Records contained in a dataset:
—————
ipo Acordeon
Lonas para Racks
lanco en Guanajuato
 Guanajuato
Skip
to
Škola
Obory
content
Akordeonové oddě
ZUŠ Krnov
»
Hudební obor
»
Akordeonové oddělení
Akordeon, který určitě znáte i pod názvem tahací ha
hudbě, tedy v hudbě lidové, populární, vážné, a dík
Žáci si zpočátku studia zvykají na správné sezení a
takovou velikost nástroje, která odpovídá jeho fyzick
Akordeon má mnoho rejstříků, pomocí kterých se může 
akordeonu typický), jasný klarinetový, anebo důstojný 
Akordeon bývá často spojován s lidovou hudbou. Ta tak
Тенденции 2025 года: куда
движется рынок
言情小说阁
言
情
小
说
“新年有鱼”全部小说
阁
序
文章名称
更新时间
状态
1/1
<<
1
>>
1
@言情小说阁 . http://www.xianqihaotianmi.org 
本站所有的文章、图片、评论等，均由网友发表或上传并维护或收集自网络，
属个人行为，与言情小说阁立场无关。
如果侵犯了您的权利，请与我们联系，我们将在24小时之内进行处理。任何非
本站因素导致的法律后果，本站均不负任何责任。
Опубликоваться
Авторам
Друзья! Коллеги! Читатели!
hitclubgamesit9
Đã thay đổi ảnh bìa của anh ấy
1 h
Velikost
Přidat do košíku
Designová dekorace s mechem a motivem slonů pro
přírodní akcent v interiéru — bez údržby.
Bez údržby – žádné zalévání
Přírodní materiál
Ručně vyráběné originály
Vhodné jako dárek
—————
Required work =>
From the first line of the records above to the line that contains "Akordeon, který určitě", quote each line exactly.

Answer section =>
ipo Acordeon
Lonas para Racks
lanco en Guanajuato
 Guanajuato
Skip
to
Škola
Obory
content
Akordeonové oddě
ZUŠ Krnov
»
Hudební obor
»
Akordeonové oddělení
Akordeon, který určitě znáte i pod názvem tahací ha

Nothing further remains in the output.